18/08/06

Miami Vice

Aí está um filme que me teria passado completamente ao lado se não fosse o esforço entusiástico da maior parte da nossa crítica. Quem se interessa pelo lado mais negro dos anos 8o terá motivos sinceros para se deslocar a uma sala de cinema, desembolsar cinco ou seis euros e sentar-se descansadamente, olho no grande écrã e memória perdida nas tardes de Sábado afundadas no sofá devorando série atrás de série. No meu caso, preferia esquecer que alguma vez gostei de David Hasselhoff e do seu fiel Kit, mas provavelmente vou ter de esperar até que o tempo faça isso. Azar. Don Johnson, disse?

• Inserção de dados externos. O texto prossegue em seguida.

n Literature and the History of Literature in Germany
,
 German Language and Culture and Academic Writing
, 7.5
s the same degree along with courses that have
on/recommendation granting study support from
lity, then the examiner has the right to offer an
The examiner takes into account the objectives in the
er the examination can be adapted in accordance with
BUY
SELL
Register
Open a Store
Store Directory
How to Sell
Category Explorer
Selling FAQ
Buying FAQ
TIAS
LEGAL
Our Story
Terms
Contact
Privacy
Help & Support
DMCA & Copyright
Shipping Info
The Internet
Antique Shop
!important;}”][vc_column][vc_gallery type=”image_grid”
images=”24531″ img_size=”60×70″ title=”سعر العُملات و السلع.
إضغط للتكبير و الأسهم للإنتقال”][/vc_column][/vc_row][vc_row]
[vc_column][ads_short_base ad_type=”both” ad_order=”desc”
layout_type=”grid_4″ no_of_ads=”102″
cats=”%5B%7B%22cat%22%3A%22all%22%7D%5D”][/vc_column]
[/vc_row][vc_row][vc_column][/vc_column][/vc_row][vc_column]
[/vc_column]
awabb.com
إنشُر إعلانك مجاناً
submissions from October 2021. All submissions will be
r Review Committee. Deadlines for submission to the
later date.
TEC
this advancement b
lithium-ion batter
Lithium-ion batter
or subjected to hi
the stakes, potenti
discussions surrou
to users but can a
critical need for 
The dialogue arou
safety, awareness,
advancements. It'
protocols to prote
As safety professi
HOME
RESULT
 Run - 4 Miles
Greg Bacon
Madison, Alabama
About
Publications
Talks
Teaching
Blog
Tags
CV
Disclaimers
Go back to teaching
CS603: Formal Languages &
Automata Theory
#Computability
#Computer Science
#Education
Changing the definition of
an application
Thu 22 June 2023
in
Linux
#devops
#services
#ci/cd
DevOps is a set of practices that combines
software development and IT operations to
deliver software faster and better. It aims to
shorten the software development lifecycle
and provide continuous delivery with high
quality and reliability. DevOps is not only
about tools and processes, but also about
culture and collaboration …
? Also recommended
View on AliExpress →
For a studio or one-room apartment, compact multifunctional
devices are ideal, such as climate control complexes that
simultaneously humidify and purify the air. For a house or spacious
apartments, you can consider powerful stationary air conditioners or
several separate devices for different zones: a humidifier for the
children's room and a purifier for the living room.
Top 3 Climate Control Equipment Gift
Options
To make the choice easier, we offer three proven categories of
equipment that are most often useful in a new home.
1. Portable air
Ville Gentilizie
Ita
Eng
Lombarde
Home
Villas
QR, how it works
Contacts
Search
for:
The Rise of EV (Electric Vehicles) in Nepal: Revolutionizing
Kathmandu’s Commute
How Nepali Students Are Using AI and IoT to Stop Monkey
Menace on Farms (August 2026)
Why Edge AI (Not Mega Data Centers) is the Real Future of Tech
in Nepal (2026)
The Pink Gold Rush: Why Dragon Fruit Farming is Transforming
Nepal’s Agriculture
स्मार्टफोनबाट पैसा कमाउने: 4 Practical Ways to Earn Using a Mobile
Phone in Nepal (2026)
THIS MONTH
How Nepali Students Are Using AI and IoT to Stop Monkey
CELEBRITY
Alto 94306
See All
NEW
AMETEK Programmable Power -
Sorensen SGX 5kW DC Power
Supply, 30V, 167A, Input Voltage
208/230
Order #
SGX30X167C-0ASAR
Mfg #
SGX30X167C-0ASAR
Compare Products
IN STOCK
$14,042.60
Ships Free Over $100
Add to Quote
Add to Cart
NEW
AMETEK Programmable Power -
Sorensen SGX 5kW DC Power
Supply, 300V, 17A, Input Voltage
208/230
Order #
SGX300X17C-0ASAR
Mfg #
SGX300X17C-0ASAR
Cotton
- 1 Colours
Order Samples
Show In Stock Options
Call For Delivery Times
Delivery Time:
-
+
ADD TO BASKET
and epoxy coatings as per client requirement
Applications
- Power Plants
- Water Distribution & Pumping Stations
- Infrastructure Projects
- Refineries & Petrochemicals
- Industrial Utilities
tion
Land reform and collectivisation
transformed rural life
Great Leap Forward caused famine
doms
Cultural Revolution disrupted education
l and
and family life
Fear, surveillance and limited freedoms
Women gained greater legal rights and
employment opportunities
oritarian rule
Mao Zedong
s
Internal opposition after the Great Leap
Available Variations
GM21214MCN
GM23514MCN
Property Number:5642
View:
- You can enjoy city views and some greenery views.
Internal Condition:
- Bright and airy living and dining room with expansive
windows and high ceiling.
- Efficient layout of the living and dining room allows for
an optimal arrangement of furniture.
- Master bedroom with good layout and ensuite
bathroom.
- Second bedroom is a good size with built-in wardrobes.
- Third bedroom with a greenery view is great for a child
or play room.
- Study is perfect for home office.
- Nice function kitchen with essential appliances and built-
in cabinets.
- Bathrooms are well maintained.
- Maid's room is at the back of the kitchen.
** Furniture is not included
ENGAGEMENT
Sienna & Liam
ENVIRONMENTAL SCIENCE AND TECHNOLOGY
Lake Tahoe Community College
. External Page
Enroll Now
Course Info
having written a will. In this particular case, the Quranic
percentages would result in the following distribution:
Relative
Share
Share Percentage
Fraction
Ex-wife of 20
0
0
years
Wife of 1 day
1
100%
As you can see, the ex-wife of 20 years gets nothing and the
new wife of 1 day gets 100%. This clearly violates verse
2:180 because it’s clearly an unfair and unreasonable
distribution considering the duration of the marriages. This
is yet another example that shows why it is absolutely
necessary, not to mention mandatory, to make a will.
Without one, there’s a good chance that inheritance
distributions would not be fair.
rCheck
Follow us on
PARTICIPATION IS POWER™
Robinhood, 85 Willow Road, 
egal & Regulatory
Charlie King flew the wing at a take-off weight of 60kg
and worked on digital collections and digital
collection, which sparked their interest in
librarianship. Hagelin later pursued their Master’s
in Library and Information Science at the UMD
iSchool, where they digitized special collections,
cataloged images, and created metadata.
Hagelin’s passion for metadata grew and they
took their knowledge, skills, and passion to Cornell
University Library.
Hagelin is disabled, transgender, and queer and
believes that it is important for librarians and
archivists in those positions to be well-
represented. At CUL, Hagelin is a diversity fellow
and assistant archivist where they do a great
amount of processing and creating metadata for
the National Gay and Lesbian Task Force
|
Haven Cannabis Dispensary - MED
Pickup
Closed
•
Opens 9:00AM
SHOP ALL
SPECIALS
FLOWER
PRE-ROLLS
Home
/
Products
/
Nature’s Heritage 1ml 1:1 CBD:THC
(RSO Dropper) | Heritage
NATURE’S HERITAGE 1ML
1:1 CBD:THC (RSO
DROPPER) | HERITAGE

Pois é, Don Johnson. Vinte anos depois, reciclamos o homem e temos um Colin Farrell hirto e simiesco passeando um charme chunga e oleoso por uma Miami brilhante e de alta definição, captada em toda a sua decadência tropical pela câmara de Michael Mann. É pouco? Queria dizer que não, mas é. A banalidade da história e os constrangedores momentos de intimismo protagonizados pelo cepo Farrell mancham irremediavelmente a pintura. Gong Li, entrando na curva da cativante beleza dos quarenta, consegue, apesar de tudo, salvar muitas cenas. Apesar do sotaque, apesar da inverosimilhança das situações, apesar do seu ar frágil, tão distante do mundo dos cartéis de droga como o filme está de ser uma obra-prima. Jamie Foxx também anda por lá, e consegue ser discreto, o que acaba por ser uma virtude; consegue o feito de repetir quase palavra por palavra a mesma deixa duas vezes no filme. E não me parece que seja um efeito voluntário do argumento - não, não é, de certeza.
Os críticos, então. O que lhes deu? Chegar ao ponto, como fez João Lopes, de escrever um texto a justificar a classificação dada ao filme? Potencialidade plena do digital? O que me parece é que apenas a fotografia beneficia do toque granulado das câmaras digitais. Os tons quentes da cidade, os néons de noite, o sol de dia, uma tempestade eléctrica, a curta panorâmica espreitando por cima do ombro de Foxx a determinada altura, tudo notável, sem dúvida. Mas apenas isto. A profundidade de campo atingida em algumas cenas não é uma figura de estilo, como acontece por exemplo em Orson Welles, mas sim um pormenor quase acidental. Os cenários enchem-se com os primeiros planos; dos rostos, dos corpos, das armas, do sangue salpicando dos vilões. Até nisto, imagine-se, até nisto. Apenas estes morrem. Plano, sem intensidade nem pathos.
Os críticos, portanto. Terá sido a presença de Ana Cristina Oliveira numa breve (e fulminante) aparição, logo no início do filme?